=== Begin Enclosure ===

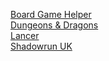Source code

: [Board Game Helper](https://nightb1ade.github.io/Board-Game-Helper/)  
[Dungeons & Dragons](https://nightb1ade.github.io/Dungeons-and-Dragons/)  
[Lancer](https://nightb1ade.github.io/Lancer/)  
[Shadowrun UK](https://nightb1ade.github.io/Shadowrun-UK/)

=== End Enclosure ===
=== Begin Enclosure ===

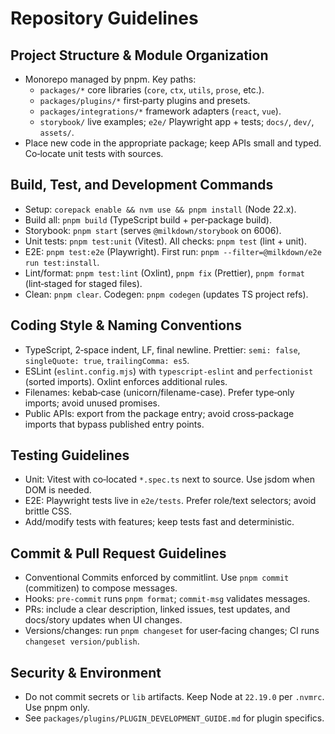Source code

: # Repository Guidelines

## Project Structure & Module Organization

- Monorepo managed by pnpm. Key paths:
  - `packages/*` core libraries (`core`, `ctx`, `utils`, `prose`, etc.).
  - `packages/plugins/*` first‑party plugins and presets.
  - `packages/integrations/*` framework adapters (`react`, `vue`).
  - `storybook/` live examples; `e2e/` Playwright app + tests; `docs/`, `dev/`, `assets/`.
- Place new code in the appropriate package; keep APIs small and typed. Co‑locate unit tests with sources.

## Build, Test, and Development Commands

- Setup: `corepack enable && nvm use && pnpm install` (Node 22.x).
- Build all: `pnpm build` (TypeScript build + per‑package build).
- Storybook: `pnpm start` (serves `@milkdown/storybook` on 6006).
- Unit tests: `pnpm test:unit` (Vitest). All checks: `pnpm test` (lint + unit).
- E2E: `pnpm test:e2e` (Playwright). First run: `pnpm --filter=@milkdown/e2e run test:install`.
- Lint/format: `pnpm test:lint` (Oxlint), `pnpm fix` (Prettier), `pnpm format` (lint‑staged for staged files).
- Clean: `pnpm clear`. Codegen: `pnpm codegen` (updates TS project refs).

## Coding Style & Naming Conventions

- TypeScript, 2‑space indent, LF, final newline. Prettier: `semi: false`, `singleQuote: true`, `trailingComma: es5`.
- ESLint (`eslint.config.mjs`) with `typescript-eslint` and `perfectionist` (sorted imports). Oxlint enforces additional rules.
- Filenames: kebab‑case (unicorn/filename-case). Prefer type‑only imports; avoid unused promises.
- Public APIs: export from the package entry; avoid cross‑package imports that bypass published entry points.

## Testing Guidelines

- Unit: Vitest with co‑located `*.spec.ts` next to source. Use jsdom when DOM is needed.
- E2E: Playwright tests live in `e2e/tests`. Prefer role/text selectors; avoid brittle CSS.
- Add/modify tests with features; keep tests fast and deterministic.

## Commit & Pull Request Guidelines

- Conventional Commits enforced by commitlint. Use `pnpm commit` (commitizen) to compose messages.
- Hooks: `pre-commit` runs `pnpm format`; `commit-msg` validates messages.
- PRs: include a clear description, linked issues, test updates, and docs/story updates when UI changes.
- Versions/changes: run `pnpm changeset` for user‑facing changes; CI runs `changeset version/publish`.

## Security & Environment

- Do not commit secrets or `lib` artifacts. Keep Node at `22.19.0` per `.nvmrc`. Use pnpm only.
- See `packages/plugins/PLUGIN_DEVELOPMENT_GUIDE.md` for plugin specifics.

=== End Enclosure ===

#### TASK BRIEF
Which lines of the data include the string "with"? Copy each of them.

#### ANSWER TO THIS TASK
- Place new code in the appropriate package; keep APIs small and typed. Co‑locate unit tests with sources.
- ESLint (`eslint.config.mjs`) with `typescript-eslint` and `perfectionist` (sorted imports). Oxlint enforces additional rules.
- Unit: Vitest with co‑located `*.spec.ts` next to source. Use jsdom when DOM is needed.
- Add/modify tests with features; keep tests fast and deterministic.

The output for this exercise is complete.